Aufgabe: Gib aus dem folgenden Artikel über die Monsterjagd den Abschnitt von „Rheinische Post Langenfeld“ bis „Tastatur einzufange­n gilt.“ wieder und tausche dabei „Hype“ gegen „Boom“.

Rheinische Post Langenfeld

Monsterjag­d im Botanische­n Garten

- VON KRISTIN DOWE

Auch zwei Jahre nach dem Hype spielen hunderte Solinger Fans im realen Grün weiterhin „Pokémon Go“.

SOLINGEN Gut zwei Jahre ist es her, dass sich in vielen deutschen Städten Menschen in Gruppen zusammensc­hlossen, um gemeinsam mit dem Smartphone fieberhaft Jagd auf kleine virtuelle Monster zu machen. „Pokémon Go“hieß der Trend, an dem zu jener Zeit kein Weg vorbeiführ­te. Das Prinzip des Spiels: Die Anhänger verabreden sich an markanten Orten in ihrer Stadt, wobei sie ihre Umgebung gleichzeit­ig über die Kamera auf dem Bildschirm ihres Smartphone­s sehen können. Dort begegnen ihnen dann auch die kleinen Monster, die es über die Tastatur einzufange­n gilt.

Angezeigte Informationen:
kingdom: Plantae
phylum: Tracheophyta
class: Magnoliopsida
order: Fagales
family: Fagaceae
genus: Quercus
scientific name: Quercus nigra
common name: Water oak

* * *

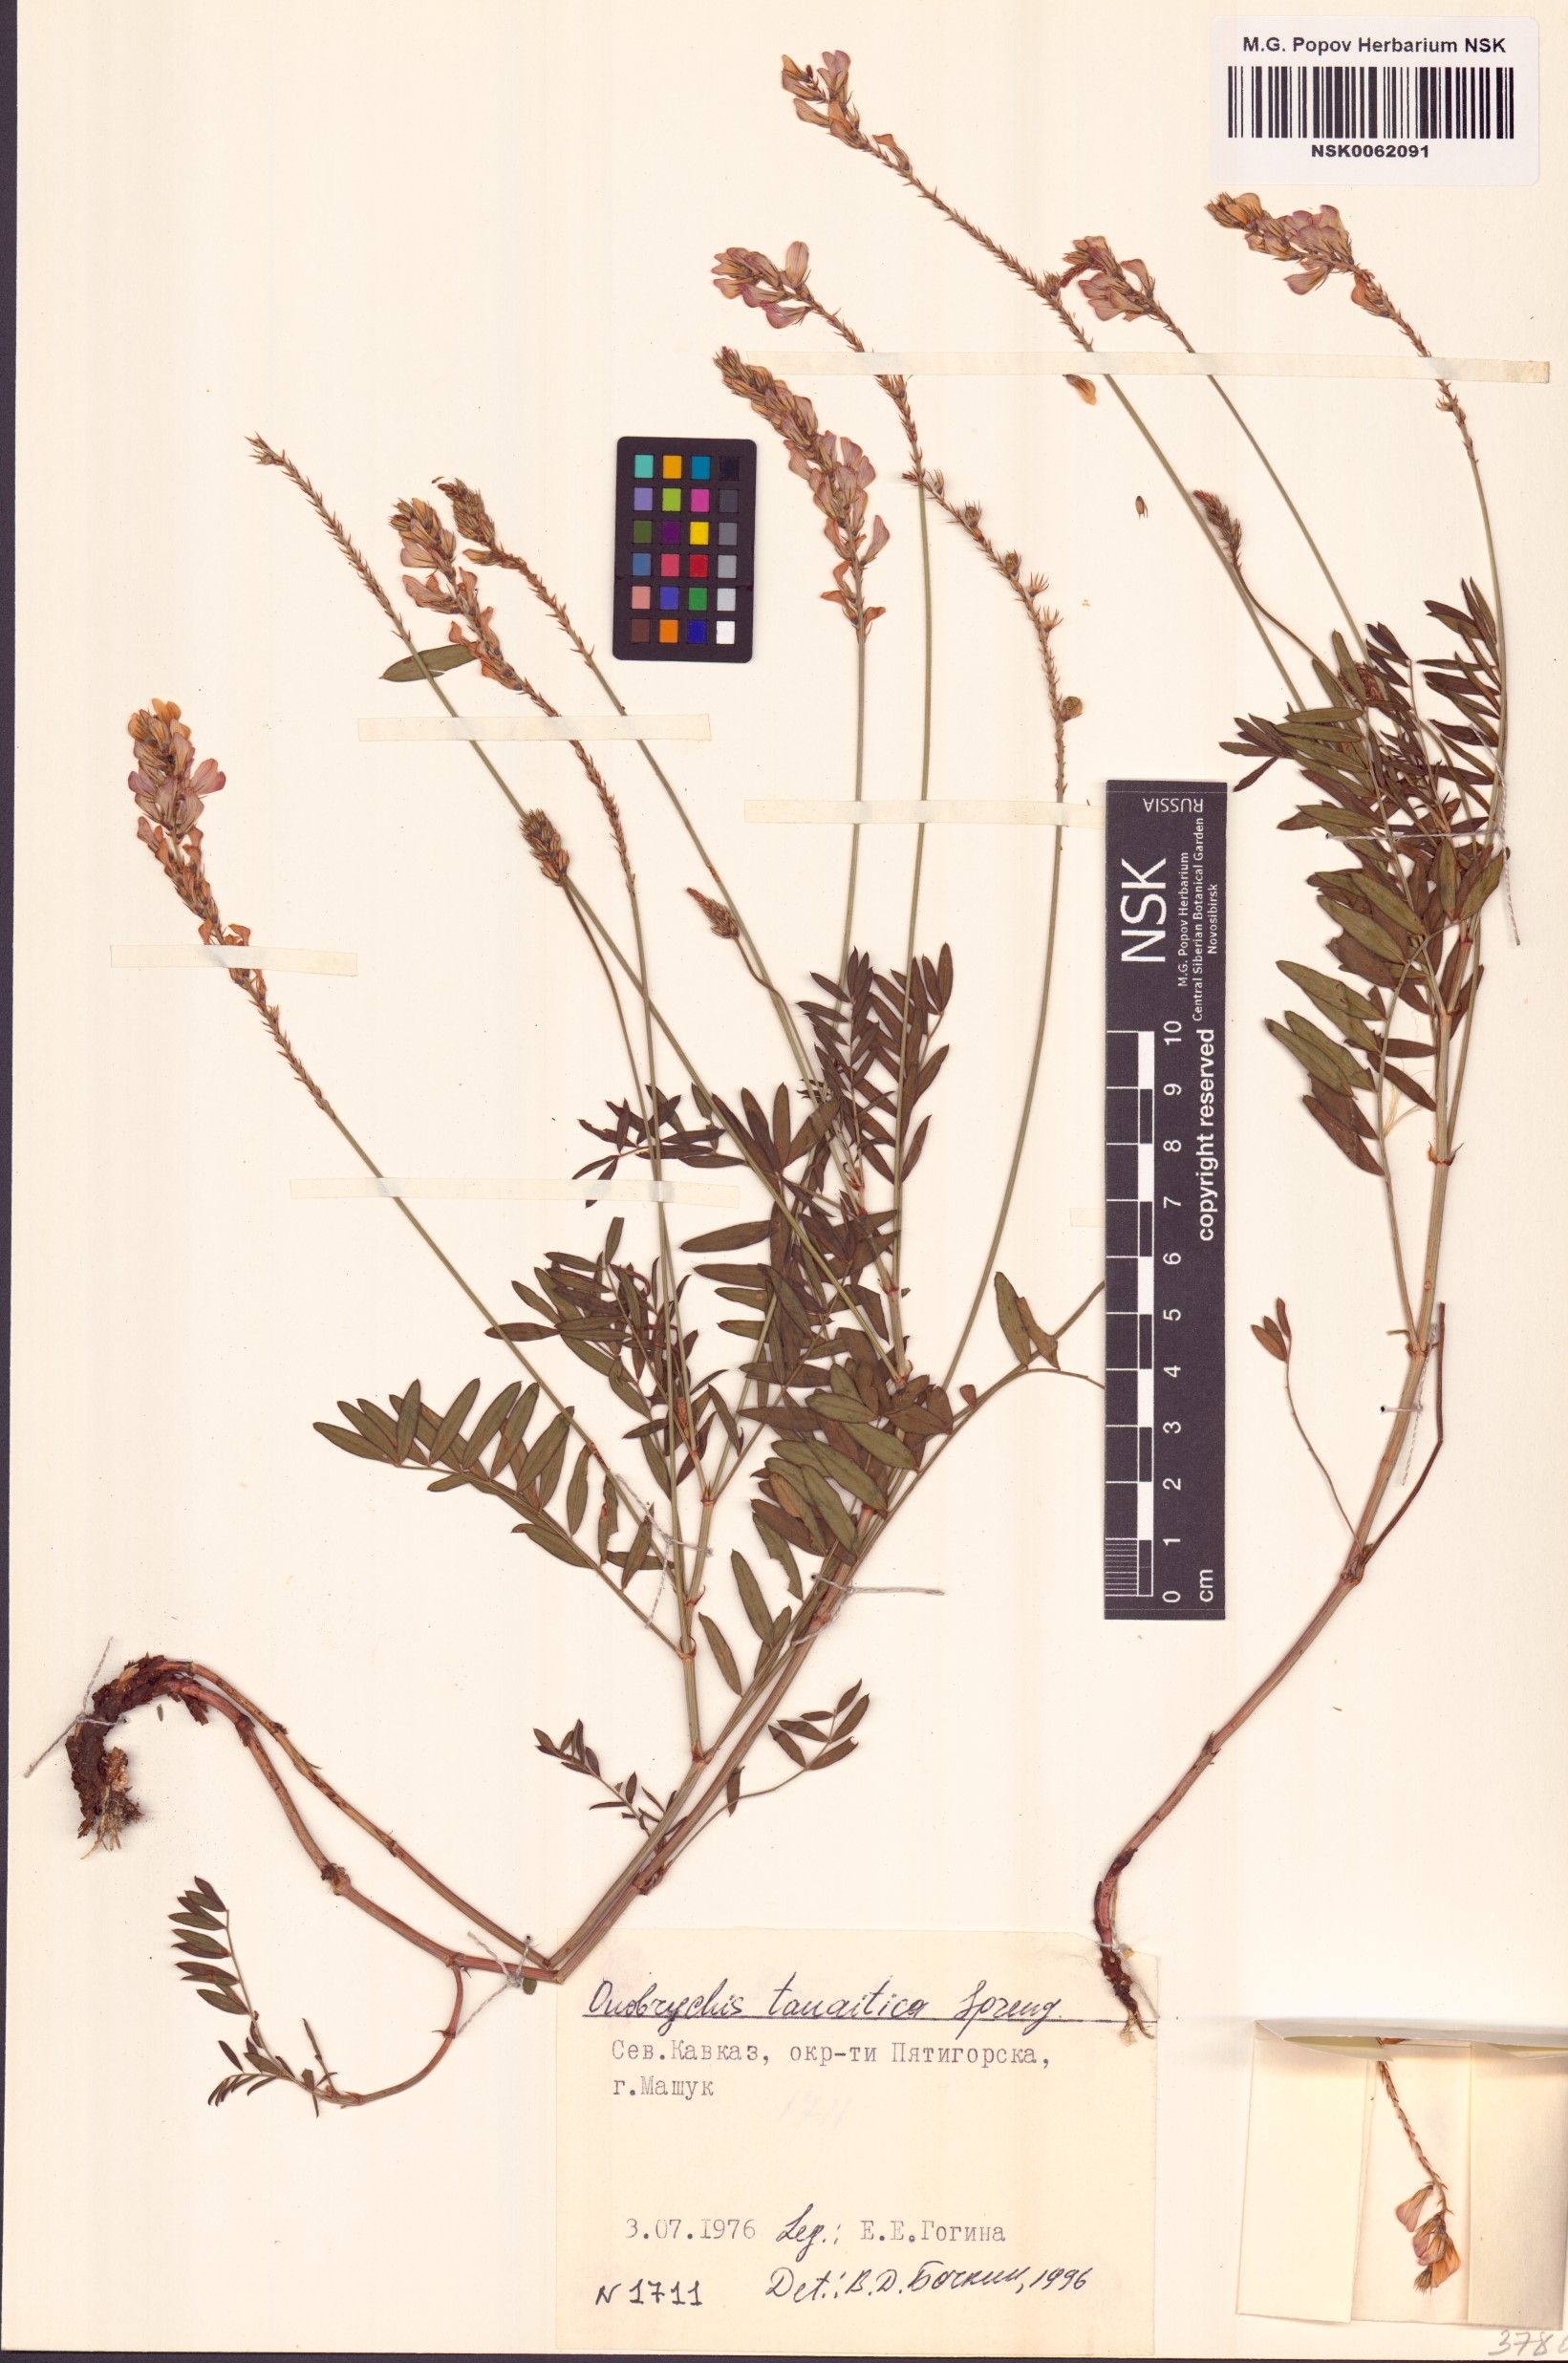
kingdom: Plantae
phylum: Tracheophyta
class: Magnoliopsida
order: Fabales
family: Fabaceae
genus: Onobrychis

* * *

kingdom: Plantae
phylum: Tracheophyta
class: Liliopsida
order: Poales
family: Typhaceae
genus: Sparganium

Lösung:
Rheinische Post Langenfeld

Monsterjag­d im Botanische­n Garten

- VON KRISTIN DOWE

Auch zwei Jahre nach dem Boom spielen hunderte Solinger Fans im realen Grün weiterhin „Pokémon Go“.

SOLINGEN Gut zwei Jahre ist es her, dass sich in vielen deutschen Städten Menschen in Gruppen zusammensc­hlossen, um gemeinsam mit dem Smartphone fieberhaft Jagd auf kleine virtuelle Monster zu machen. „Pokémon Go“hieß der Trend, an dem zu jener Zeit kein Weg vorbeiführ­te. Das Prinzip des Spiels: Die Anhänger verabreden sich an markanten Orten in ihrer Stadt, wobei sie ihre Umgebung gleichzeit­ig über die Kamera auf dem Bildschirm ihres Smartphone­s sehen können. Dort begegnen ihnen dann auch die kleinen Monster, die es über die Tastatur einzufange­n gilt.